Brindis al sol
Alberto González Troyano
Incertidumbres políticas
¡Oh, Fabio!
Desde finales del siglo XV y hasta mitad del siglo XIX se la denominó con el elegante nombre de calle Triperas o Triperos, que eso del desdoblamiento del lenguaje no es una cuestión exclusiva de nuestros tiempos. Fue durante el romanticismo isabelino, tan dado a los prohombres y próceres de la patria, cuando se la renombró para honrar al pintor más grande que ha dado Sevilla y España, Velázquez. Hoy nos parece absurdo que a un genio como don Diego se le adjudicase un fragmento de viario de apenas unos metros, una calle fantasma a la que la gran mayoría conoce como Tetuán, olvidando que ésta muere en su desembocadura en Rioja. Por cierto, que Tetuán debe su nombre a la conquista de la ciudad marroquí por parte del general O’Donnell en aquel conflicto del que Alarcón dejó constancia en su Diario de un testigo de la guerra de África, libro cargado de tantas soflamas que dan ganas de cargar a la bayoneta contra cualquier rebaño de la Mancha, por confundir libros y paisajes. Lo digo porque cualquier día de estos nos la descolonizan. Al tiempo. Pero retomemos el hilo. La calle Velázquez parece hoy poca cosa para el gran pintor, aunque en su día fue lugar de gran animación por los cafés que allí tenían su asiento: el Central, el América, el Nacional... garitos de escritores, hombres de negocios sin prisa, diletantes y charlatanes. Pura vida meridional antes de la calvinización de España y los discursos del emprendimiento. Lo lógico, lo que pedía a gritos la Historia con su mayúscula, era que se hubiese puesto Velázquez a toda la calle que va desde la Plaza Nueva hasta la Campana y no solo al tramo entre Rioja y O’Donnell. Pero la lógica no es algo que competa a una ciudad aficionada a la segmentación hasta el infinito de su callejero para mayor confusión de carteros y paseantes.

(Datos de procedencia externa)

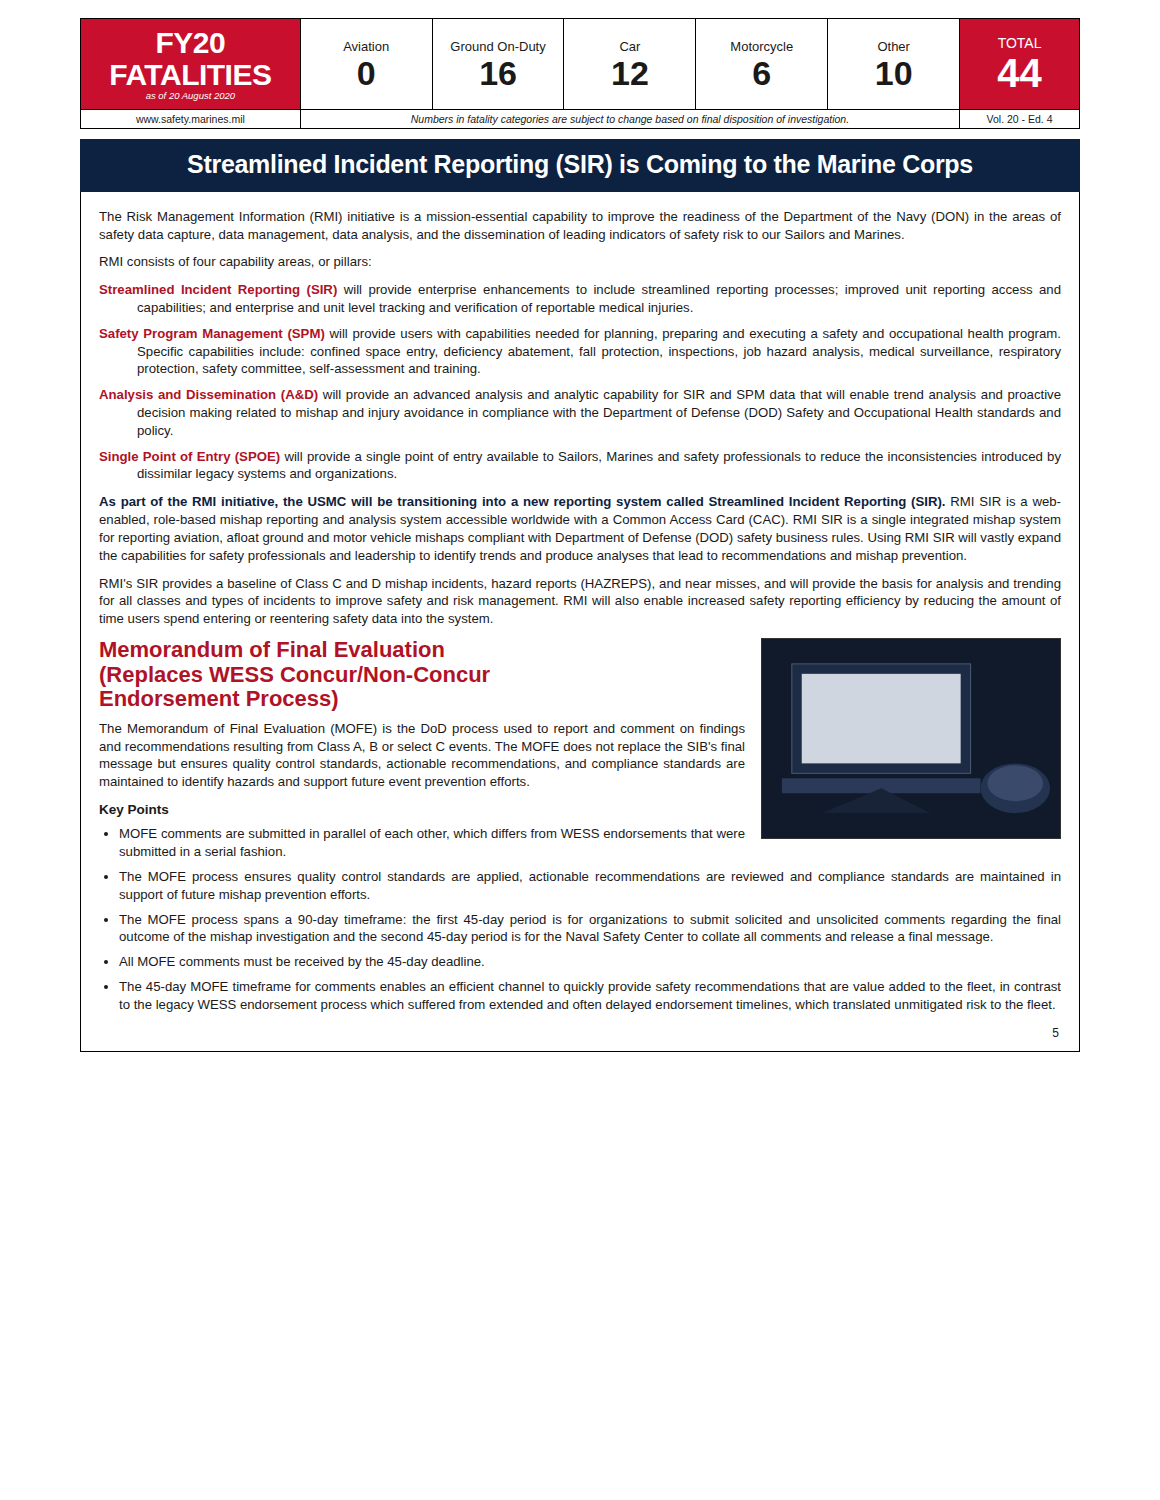| FY20 FATALITIES as of 20 August 2020 | Aviation 0 | Ground On-Duty 16 | Car 12 | Motorcycle 6 | Other 10 | TOTAL 44 |
| www.safety.marines.mil | Numbers in fatality categories are subject to change based on final disposition of investigation. | Vol. 20 - Ed. 4 |
Streamlined Incident Reporting (SIR) is Coming to the Marine Corps
The Risk Management Information (RMI) initiative is a mission-essential capability to improve the readiness of the Department of the Navy (DON) in the areas of safety data capture, data management, data analysis, and the dissemination of leading indicators of safety risk to our Sailors and Marines.
RMI consists of four capability areas, or pillars:
Streamlined Incident Reporting (SIR) will provide enterprise enhancements to include streamlined reporting processes; improved unit reporting access and capabilities; and enterprise and unit level tracking and verification of reportable medical injuries.
Safety Program Management (SPM) will provide users with capabilities needed for planning, preparing and executing a safety and occupational health program. Specific capabilities include: confined space entry, deficiency abatement, fall protection, inspections, job hazard analysis, medical surveillance, respiratory protection, safety committee, self-assessment and training.
Analysis and Dissemination (A&D) will provide an advanced analysis and analytic capability for SIR and SPM data that will enable trend analysis and proactive decision making related to mishap and injury avoidance in compliance with the Department of Defense (DOD) Safety and Occupational Health standards and policy.
Single Point of Entry (SPOE) will provide a single point of entry available to Sailors, Marines and safety professionals to reduce the inconsistencies introduced by dissimilar legacy systems and organizations.
As part of the RMI initiative, the USMC will be transitioning into a new reporting system called Streamlined Incident Reporting (SIR). RMI SIR is a web-enabled, role-based mishap reporting and analysis system accessible worldwide with a Common Access Card (CAC). RMI SIR is a single integrated mishap system for reporting aviation, afloat ground and motor vehicle mishaps compliant with Department of Defense (DOD) safety business rules. Using RMI SIR will vastly expand the capabilities for safety professionals and leadership to identify trends and produce analyses that lead to recommendations and mishap prevention.
RMI's SIR provides a baseline of Class C and D mishap incidents, hazard reports (HAZREPS), and near misses, and will provide the basis for analysis and trending for all classes and types of incidents to improve safety and risk management. RMI will also enable increased safety reporting efficiency by reducing the amount of time users spend entering or reentering safety data into the system.
Memorandum of Final Evaluation
(Replaces WESS Concur/Non-Concur
Endorsement Process)
The Memorandum of Final Evaluation (MOFE) is the DoD process used to report and comment on findings and recommendations resulting from Class A, B or select C events. The MOFE does not replace the SIB's final message but ensures quality control standards, actionable recommendations, and compliance standards are maintained to identify hazards and support future event prevention efforts.
Key Points
MOFE comments are submitted in parallel of each other, which differs from WESS endorsements that were submitted in a serial fashion.
The MOFE process ensures quality control standards are applied, actionable recommendations are reviewed and compliance standards are maintained in support of future mishap prevention efforts.
The MOFE process spans a 90-day timeframe: the first 45-day period is for organizations to submit solicited and unsolicited comments regarding the final outcome of the mishap investigation and the second 45-day period is for the Naval Safety Center to collate all comments and release a final message.
All MOFE comments must be received by the 45-day deadline.
The 45-day MOFE timeframe for comments enables an efficient channel to quickly provide safety recommendations that are value added to the fleet, in contrast to the legacy WESS endorsement process which suffered from extended and often delayed endorsement timelines, which translated unmitigated risk to the fleet.
5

El pobre Velázquez, pionero del talento sevillano fugado a Madrid, apenas tiene dedicados unos metros en su ciudad natal. Una injusticia histórica que, sin embargo, ha arreglado ese gran Dios del mundo contemporáneo que es el mercado. No es poca cosa. Como informaba ayer Cristina Cueto en estas páginas, la pequeña pero enjundiosa calle Velázquez está, puede que un año más, entre las diez más caras de España, casi a la altura de las madrileñas Fuencarral y Goya. Es hora de que presentemos su candidatura para que Velázquez entre en el Monopoly, si es que alguien en estos tiempos sigue jugando en ese tablero en el que todos soñamos con ser grandes y despiadados especuladores (algunos con más éxito que otros, como se puede comprobar fácilmente). Al final, Margaret Thatcher (la de la “sociedad no existe”, como si viviese en el Vacie) tenía razón. No hay nada ni nadie a quien el mercado no termine poniendo en su sitio.